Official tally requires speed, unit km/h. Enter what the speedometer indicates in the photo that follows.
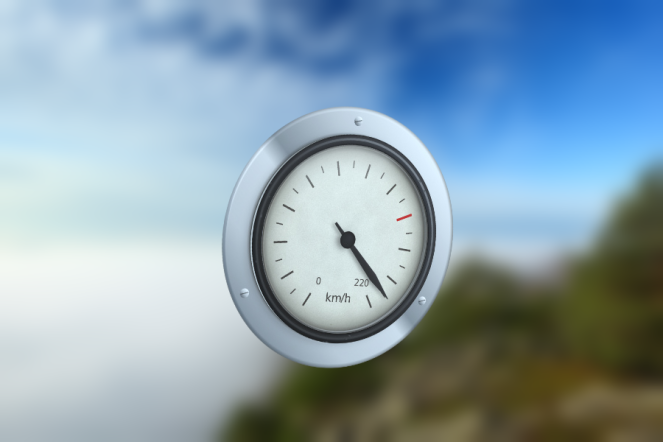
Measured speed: 210 km/h
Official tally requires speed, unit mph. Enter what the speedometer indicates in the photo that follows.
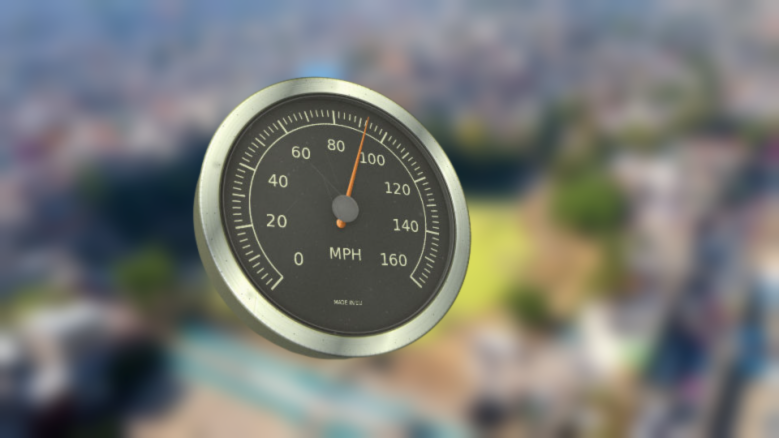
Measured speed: 92 mph
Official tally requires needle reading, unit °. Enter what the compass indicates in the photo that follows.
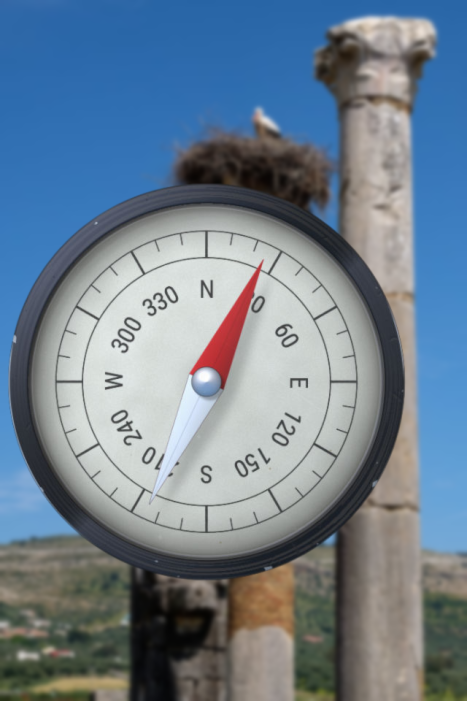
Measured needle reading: 25 °
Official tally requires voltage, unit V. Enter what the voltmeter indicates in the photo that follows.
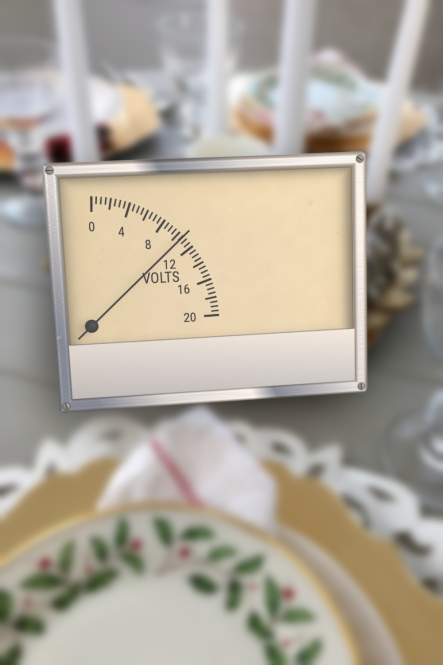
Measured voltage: 10.5 V
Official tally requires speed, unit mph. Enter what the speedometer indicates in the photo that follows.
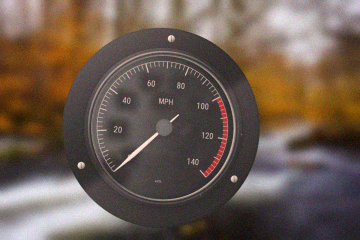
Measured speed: 0 mph
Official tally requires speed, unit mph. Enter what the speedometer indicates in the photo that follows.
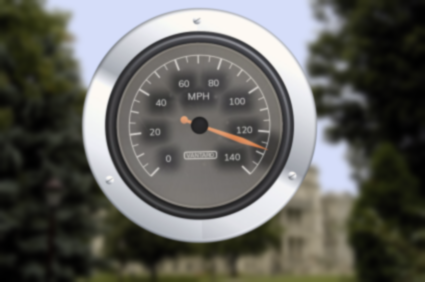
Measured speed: 127.5 mph
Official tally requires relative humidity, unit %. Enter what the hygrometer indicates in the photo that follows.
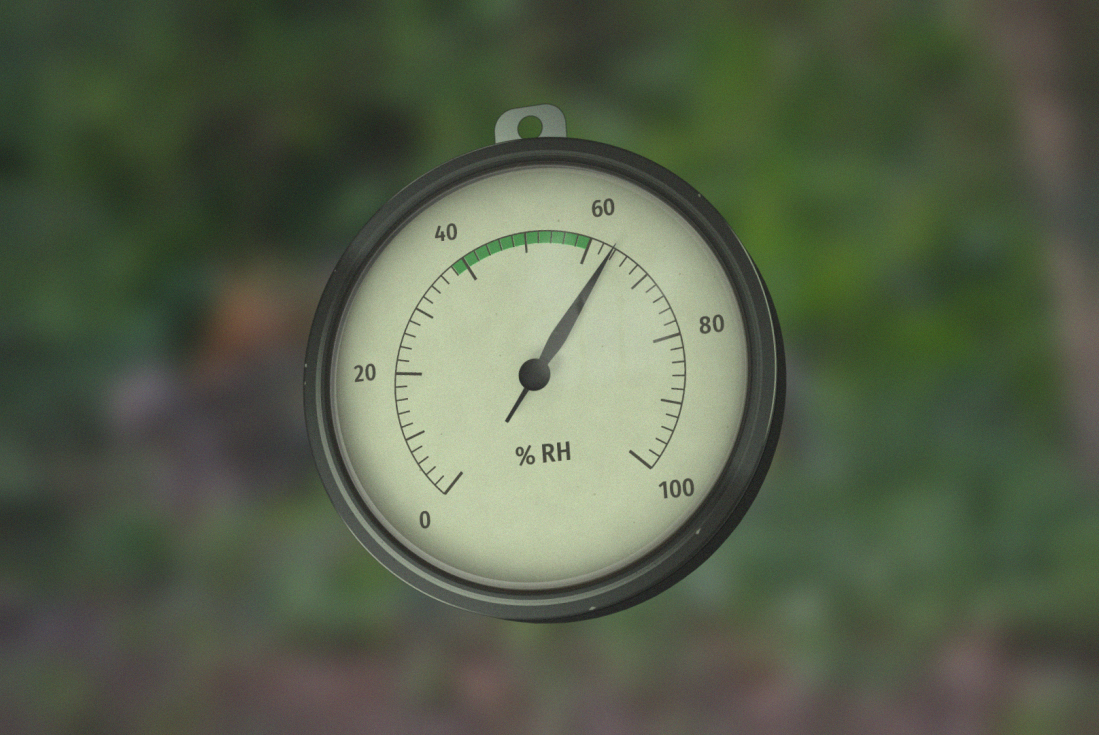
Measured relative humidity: 64 %
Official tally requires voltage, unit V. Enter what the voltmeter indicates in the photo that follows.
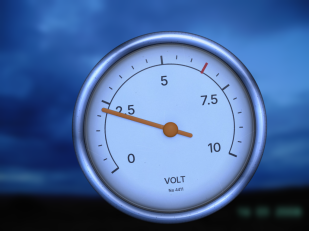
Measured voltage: 2.25 V
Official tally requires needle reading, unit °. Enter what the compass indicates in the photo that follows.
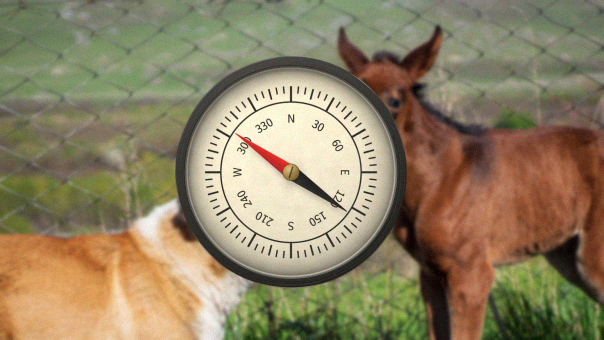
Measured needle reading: 305 °
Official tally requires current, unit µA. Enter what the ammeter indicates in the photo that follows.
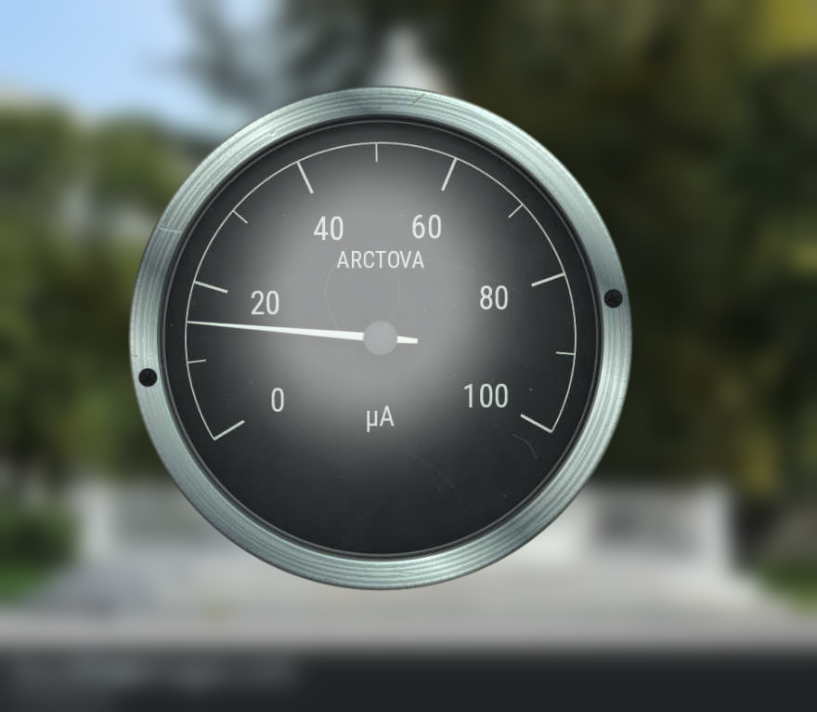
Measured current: 15 µA
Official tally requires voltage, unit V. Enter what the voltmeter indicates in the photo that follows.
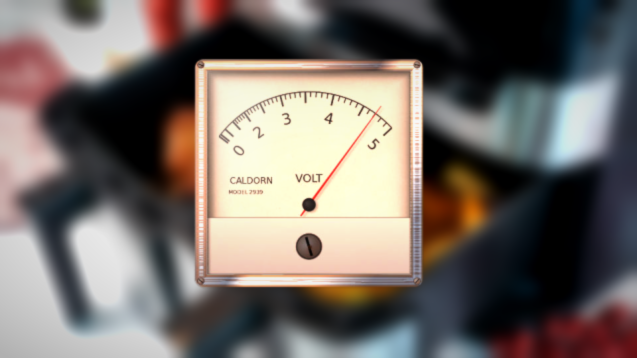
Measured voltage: 4.7 V
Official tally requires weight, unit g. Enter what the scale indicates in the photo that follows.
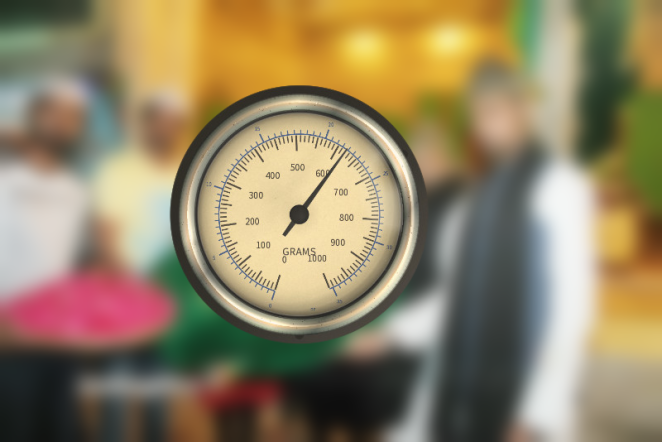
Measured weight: 620 g
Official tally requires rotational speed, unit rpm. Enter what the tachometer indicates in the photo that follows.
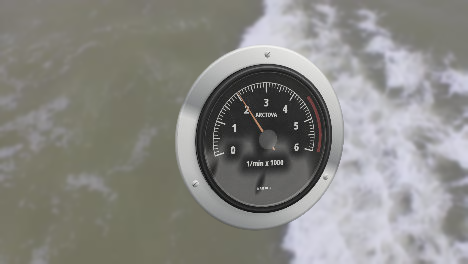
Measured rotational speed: 2000 rpm
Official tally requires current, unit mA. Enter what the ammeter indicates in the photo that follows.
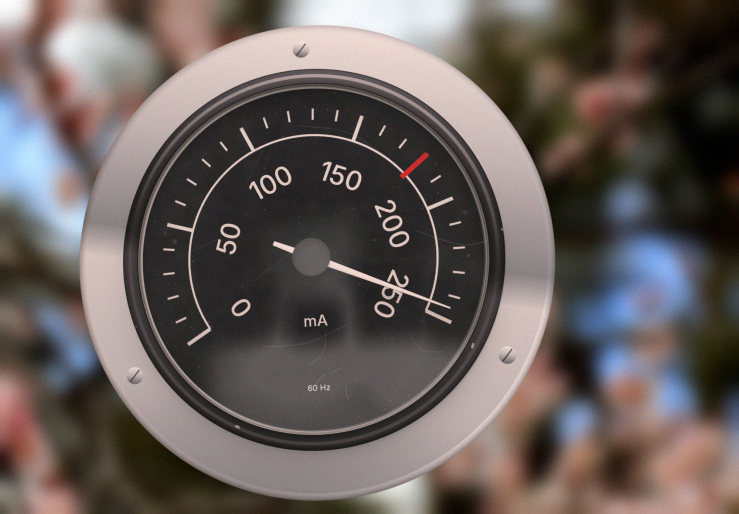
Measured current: 245 mA
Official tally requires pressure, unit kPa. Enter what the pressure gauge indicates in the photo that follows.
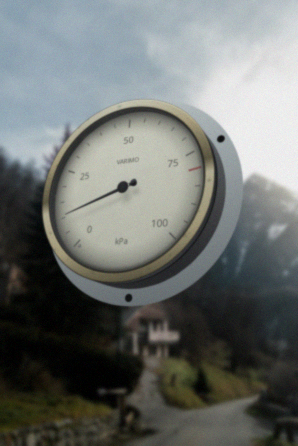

----------

TASK STATEMENT — Could you switch "Official tally" to "Survey record" throughout the listing above and give it back otherwise unchanged, with the picture lines left out?

RESPONSE AREA —
Survey record requires speed, unit km/h. Enter what the speedometer indicates in the photo that follows.
Measured speed: 210 km/h
Survey record requires speed, unit mph. Enter what the speedometer indicates in the photo that follows.
Measured speed: 92 mph
Survey record requires needle reading, unit °. Enter what the compass indicates in the photo that follows.
Measured needle reading: 25 °
Survey record requires voltage, unit V. Enter what the voltmeter indicates in the photo that follows.
Measured voltage: 10.5 V
Survey record requires speed, unit mph. Enter what the speedometer indicates in the photo that follows.
Measured speed: 0 mph
Survey record requires speed, unit mph. Enter what the speedometer indicates in the photo that follows.
Measured speed: 127.5 mph
Survey record requires relative humidity, unit %. Enter what the hygrometer indicates in the photo that follows.
Measured relative humidity: 64 %
Survey record requires voltage, unit V. Enter what the voltmeter indicates in the photo that follows.
Measured voltage: 2.25 V
Survey record requires needle reading, unit °. Enter what the compass indicates in the photo that follows.
Measured needle reading: 305 °
Survey record requires current, unit µA. Enter what the ammeter indicates in the photo that follows.
Measured current: 15 µA
Survey record requires voltage, unit V. Enter what the voltmeter indicates in the photo that follows.
Measured voltage: 4.7 V
Survey record requires weight, unit g. Enter what the scale indicates in the photo that follows.
Measured weight: 620 g
Survey record requires rotational speed, unit rpm. Enter what the tachometer indicates in the photo that follows.
Measured rotational speed: 2000 rpm
Survey record requires current, unit mA. Enter what the ammeter indicates in the photo that follows.
Measured current: 245 mA
Survey record requires pressure, unit kPa. Enter what the pressure gauge indicates in the photo that follows.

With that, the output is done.